Goal of the exercise:
Answer these questions from the Erlang wishlist post:
1. What date does the post carry?
2. What does the writer say their profession is?
3. On which mailing list has the repair time of broken Mnesia dets tables been discussed?

Text:
-------
Friday, July 21, 2006

My Erlang Wishlist

Every person can dream, and I have been dreaming quite a lot. In fact, it wouldn't be too far-fetched to say that I have taken this liberty and ran with it. Sometimes it's hard to fit all my dreams into my skull, but I think I've managed it pretty well so far.


I'm a programmer, so it shouldn't be a surprise that many of my dreams are about hopelessly geeky things. This blog has primarily served as an outlet for my Erlang musings thus far, so I figured this blog would be a good place to express my wishes for new capabilities and libraries I would like to have in my Erlang toolbox. I hope that some day the open source code fairy stumbles upon my blog and turns these wishes into reality.


Here are my Erlang wishes, in no particular order:




  • Shorter repair times for broken Mnesia dets tables. This has been discussed in the erlang-questions list here, here and here . I have some web application ideas for which Erlang would be a great server side language, and I just hate the thought of using another DBMS just for the fear of long downtimes in the event of a crash when my data set gets big. If dets were more resilient to crashes, I would lose my motivation to use another DBMS.
-------
[Human keypoint entries]
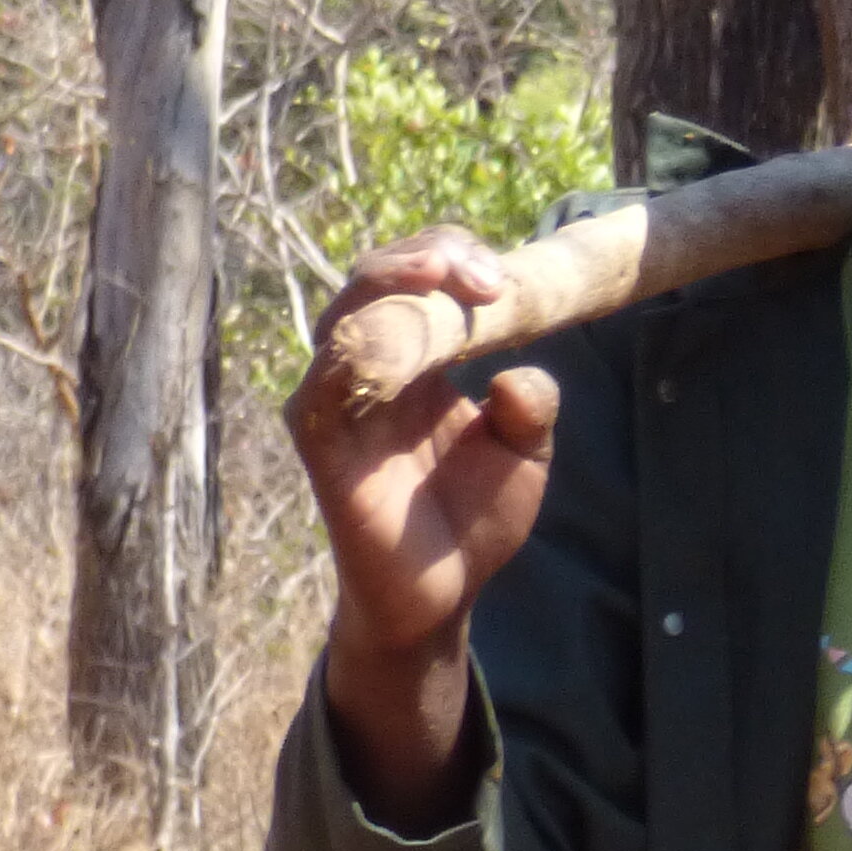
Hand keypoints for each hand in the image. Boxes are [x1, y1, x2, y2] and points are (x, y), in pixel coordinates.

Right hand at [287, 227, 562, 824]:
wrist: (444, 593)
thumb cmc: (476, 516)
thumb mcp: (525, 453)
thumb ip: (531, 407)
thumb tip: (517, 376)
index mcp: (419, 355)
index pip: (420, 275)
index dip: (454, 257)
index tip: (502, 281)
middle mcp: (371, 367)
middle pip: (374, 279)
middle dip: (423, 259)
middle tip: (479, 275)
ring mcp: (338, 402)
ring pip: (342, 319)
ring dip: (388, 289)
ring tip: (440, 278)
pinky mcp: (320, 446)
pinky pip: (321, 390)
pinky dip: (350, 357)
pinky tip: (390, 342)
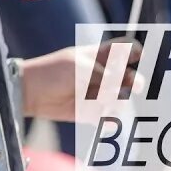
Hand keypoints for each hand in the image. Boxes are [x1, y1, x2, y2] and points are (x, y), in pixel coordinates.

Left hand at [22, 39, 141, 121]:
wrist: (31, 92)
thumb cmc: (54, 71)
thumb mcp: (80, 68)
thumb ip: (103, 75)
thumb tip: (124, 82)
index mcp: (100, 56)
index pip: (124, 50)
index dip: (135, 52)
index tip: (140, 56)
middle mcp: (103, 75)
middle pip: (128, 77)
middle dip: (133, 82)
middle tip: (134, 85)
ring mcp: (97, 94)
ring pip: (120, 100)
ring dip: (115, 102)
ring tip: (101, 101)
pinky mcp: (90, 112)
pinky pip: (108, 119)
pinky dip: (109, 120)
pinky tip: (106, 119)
-------
Reply to the exercise:
1. Friday, July 21, 2006
2. Programmer
3. The erlang-questions list